Experts Say They Expect a COVID-19 Vaccine No Later Than January 2021
Leaders of Operation Warp Speed optimistic for a coronavirus disease 2019 vaccine following multi-billion dollar investments in several candidates.
Leaders of Operation Warp Speed, the push by the Department of Defense for a coronavirus disease 2019 (COVID-19) vaccine, said during a press conference today that they are on track to deliver millions of doses no later than January 2021.
With multiple large investments in 6 vaccine candidates to date, including a $2 billion investment in GlaxoSmithKline’s candidate and a $1 billion investment in Johnson & Johnson’s candidate, Director of the National Institutes of Health (NIH) Francis Collins, MD, PhD, said he is optimistic that at least 1 candidate will be approved for widespread distribution.

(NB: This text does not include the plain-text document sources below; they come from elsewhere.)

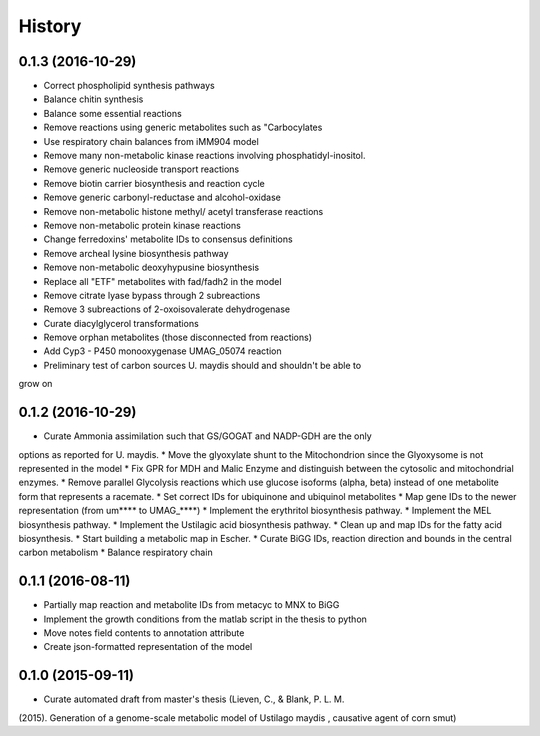 =======
History
=======

0.1.3 (2016-10-29)
------------------

* Correct phospholipid synthesis pathways
* Balance chitin synthesis
* Balance some essential reactions
* Remove reactions using generic metabolites such as "Carbocylates
* Use respiratory chain balances from iMM904 model
* Remove many non-metabolic kinase reactions involving phosphatidyl-inositol.
* Remove generic nucleoside transport reactions
* Remove biotin carrier biosynthesis and reaction cycle
* Remove generic carbonyl-reductase and alcohol-oxidase
* Remove non-metabolic histone methyl/ acetyl transferase reactions
* Remove non-metabolic protein kinase reactions
* Change ferredoxins' metabolite IDs to consensus definitions
* Remove archeal lysine biosynthesis pathway
* Remove non-metabolic deoxyhypusine biosynthesis
* Replace all "ETF" metabolites with fad/fadh2 in the model
* Remove citrate lyase bypass through 2 subreactions
* Remove 3 subreactions of 2-oxoisovalerate dehydrogenase
* Curate diacylglycerol transformations
* Remove orphan metabolites (those disconnected from reactions)
* Add Cyp3 - P450 monooxygenase UMAG_05074 reaction
* Preliminary test of carbon sources U. maydis should and shouldn't be able to
grow on

0.1.2 (2016-10-29)
------------------

* Curate Ammonia assimilation such that GS/GOGAT and NADP-GDH are the only
options as reported for U. maydis.
* Move the glyoxylate shunt to the Mitochondrion since the Glyoxysome is not
represented in the model
* Fix GPR for MDH and Malic Enzyme and distinguish between the cytosolic and
mitochondrial enzymes.
* Remove parallel Glycolysis reactions which use glucose isoforms (alpha, beta)
instead of one metabolite form that represents a racemate.
* Set correct IDs for ubiquinone and ubiquinol metabolites
* Map gene IDs to the newer representation (from um**** to UMAG_****)
* Implement the erythritol biosynthesis pathway.
* Implement the MEL biosynthesis pathway.
* Implement the Ustilagic acid biosynthesis pathway.
* Clean up and map IDs for the fatty acid biosynthesis.
* Start building a metabolic map in Escher.
* Curate BiGG IDs, reaction direction and bounds in the central carbon
metabolism
* Balance respiratory chain

0.1.1 (2016-08-11)
------------------

* Partially map reaction and metabolite IDs from metacyc to MNX to BiGG
* Implement the growth conditions from the matlab script in the thesis to python
* Move notes field contents to annotation attribute
* Create json-formatted representation of the model

0.1.0 (2015-09-11)
------------------

* Curate automated draft from master's thesis (Lieven, C., & Blank, P. L. M.
(2015). Generation of a genome-scale metabolic model of Ustilago maydis ,
causative agent of corn smut)
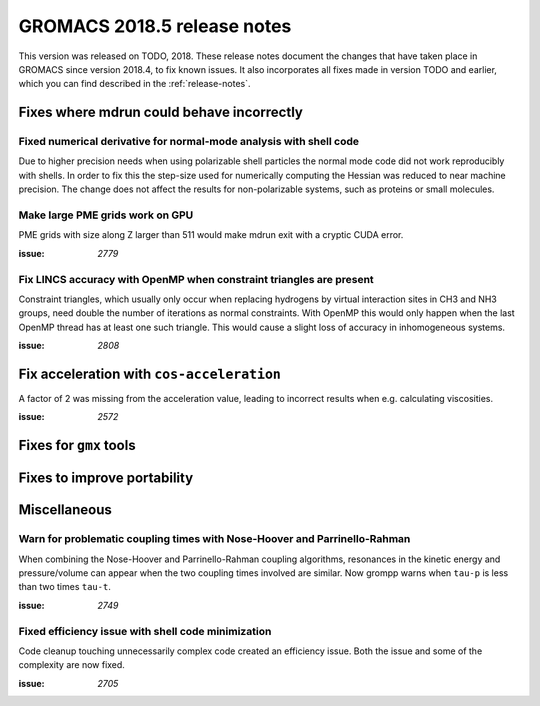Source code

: GROMACS 2018.5 release notes
----------------------------

This version was released on TODO, 2018. These release notes document
the changes that have taken place in GROMACS since version 2018.4, to fix known
issues. It also incorporates all fixes made in version TODO and
earlier, which you can find described in the :ref:`release-notes`.

Fixes where mdrun could behave incorrectly
^^^^^^^^^^^^^^^^^^^^^^^^^^^^^^^^^^^^^^^^^^^^^^^^

Fixed numerical derivative for normal-mode analysis with shell code
"""""""""""""""""""""""""""""""""""""""""""""""""""""""""""""""""""

Due to higher precision needs when using polarizable shell particles
the normal mode code did not work reproducibly with shells. In order
to fix this the step-size used for numerically computing the Hessian
was reduced to near machine precision. The change does not affect
the results for non-polarizable systems, such as proteins or small
molecules.

Make large PME grids work on GPU
"""""""""""""""""""""""""""""""""""""""""""

PME grids with size along Z larger than 511 would make mdrun exit
with a cryptic CUDA error.

:issue: `2779`

Fix LINCS accuracy with OpenMP when constraint triangles are present
""""""""""""""""""""""""""""""""""""""""""""""""""""""""""""""""""""

Constraint triangles, which usually only occur when replacing hydrogens
by virtual interaction sites in CH3 and NH3 groups, need double the number
of iterations as normal constraints. With OpenMP this would only happen
when the last OpenMP thread has at least one such triangle. This would
cause a slight loss of accuracy in inhomogeneous systems.

:issue: `2808`

Fix acceleration with ``cos-acceleration``
^^^^^^^^^^^^^^^^^^^^^^^^^^^^^^^^^^^^^^^^^^

A factor of 2 was missing from the acceleration value, leading to incorrect
results when e.g. calculating viscosities.

:issue: `2572`

Fixes for ``gmx`` tools
^^^^^^^^^^^^^^^^^^^^^^^

Fixes to improve portability
^^^^^^^^^^^^^^^^^^^^^^^^^^^^

Miscellaneous
^^^^^^^^^^^^^

Warn for problematic coupling times with Nose-Hoover and Parrinello-Rahman
""""""""""""""""""""""""""""""""""""""""""""""""""""""""""""""""""""""""""

When combining the Nose-Hoover and Parrinello-Rahman coupling algorithms,
resonances in the kinetic energy and pressure/volume can appear when
the two coupling times involved are similar. Now grompp warns when ``tau-p``
is less than two times ``tau-t``.

:issue: `2749`

Fixed efficiency issue with shell code minimization
""""""""""""""""""""""""""""""""""""""""""""""""""""""""""""""

Code cleanup touching unnecessarily complex code created an efficiency
issue.  Both the issue and some of the complexity are now fixed.

:issue: `2705`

“I am cautiously optimistic at least 1 of these, by the end of the year, will turn out to be safe and effective,” Collins said during the press conference.
In addition to financial investments in various vaccine candidates, the Trump administration also announced a collaboration with Moderna to produce 100 million doses of its COVID-19 investigational vaccine. In the press conference, Deputy Chief of Staff for Policy at the Department of Health and Human Services (HHS) Paul Mango, MBA, said this amounts to an additional $1.5 billion in support for Moderna’s vaccine.
Mango emphasized that in addition to the unprecedented financial investment in a vaccine, HHS has maintained extremely close communication with officials at the FDA, providing them with a constant stream of data between developers and the agency as it relates to clinical trials.
“This is a common practice for the FDA, but in this case, it is particularly intensive as it deals with Operation Warp Speed,” Mango said.
Clinical trials for therapeutics have also been ongoing, with promising trials of monoclonal antibodies, convalescent plasma, among other treatments. Mango said more than 60,000 Americans have already received convalescent plasma therapy as part of expanded access protocol and he expects promising updates from these trials in the coming weeks.
Collins added that amid the multitude of clinical trials, priorities have been set for monoclonal antibodies, blood thinners, immunomodulators, remdesivir, and dexamethasone. He hopes to expand this list, however, with even more clinical trials and data.